ACTION ITEM
Repeat the records below word for word, but start at the line that contains "файловая система, RAID, неформатированная", stop after the last line, and include nothing else.

Collected data
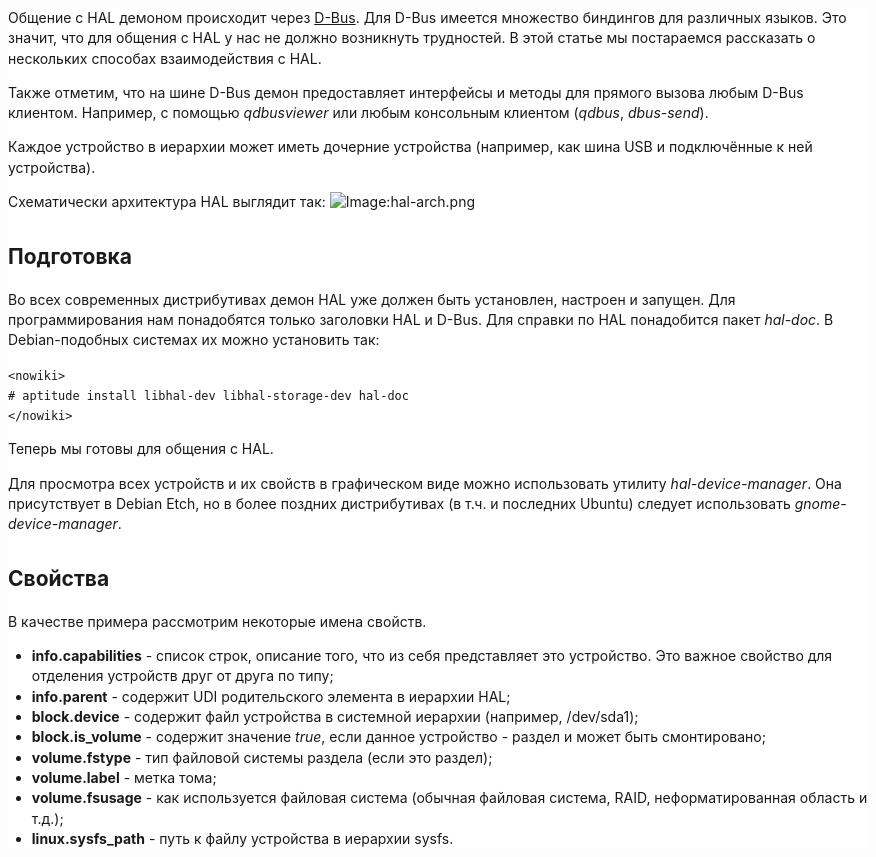 Общение с HAL демоном происходит через [D-Bus](D-Bus "wikilink"). Для
D-Bus имеется множество биндингов для различных языков. Это значит, что
для общения с HAL у нас не должно возникнуть трудностей. В этой статье
мы постараемся рассказать о нескольких способах взаимодействия с HAL.

Также отметим, что на шине D-Bus демон предоставляет интерфейсы и методы
для прямого вызова любым D-Bus клиентом. Например, с помощью
*qdbusviewer* или любым консольным клиентом (*qdbus*, *dbus-send*).

Каждое устройство в иерархии может иметь дочерние устройства (например,
как шина USB и подключённые к ней устройства).

Схематически архитектура HAL выглядит так:
![Image:hal-arch.png](hal-arch.png "Image:hal-arch.png")

## Подготовка

Во всех современных дистрибутивах демон HAL уже должен быть установлен,
настроен и запущен. Для программирования нам понадобятся только
заголовки HAL и D-Bus. Для справки по HAL понадобится пакет
*hal-doc*. В Debian-подобных системах их можно установить так:

    <nowiki>
    # aptitude install libhal-dev libhal-storage-dev hal-doc
    </nowiki>

Теперь мы готовы для общения с HAL.

Для просмотра всех устройств и их свойств в графическом виде можно
использовать утилиту *hal-device-manager*. Она присутствует в
Debian Etch, но в более поздних дистрибутивах (в т.ч. и последних
Ubuntu) следует использовать *gnome-device-manager*.

## Свойства

В качестве примера рассмотрим некоторые имена свойств.

  - **info.capabilities** - список строк, описание того, что из себя
    представляет это устройство. Это важное свойство для отделения
    устройств друг от друга по типу;
  - **info.parent** - содержит UDI родительского элемента в иерархии
    HAL;
  - **block.device** - содержит файл устройства в системной иерархии
    (например, /dev/sda1);
  - **block.is_volume** - содержит значение *true*, если данное
    устройство - раздел и может быть смонтировано;
  - **volume.fstype** - тип файловой системы раздела (если это раздел);
  - **volume.label** - метка тома;
  - **volume.fsusage** - как используется файловая система (обычная
    файловая система, RAID, неформатированная область и т.д.);
  - **linux.sysfs_path** - путь к файлу устройства в иерархии sysfs.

WRITTEN RESPONSE
    файловая система, RAID, неформатированная область и т.д.);
  - **linux.sysfs_path** - путь к файлу устройства в иерархии sysfs.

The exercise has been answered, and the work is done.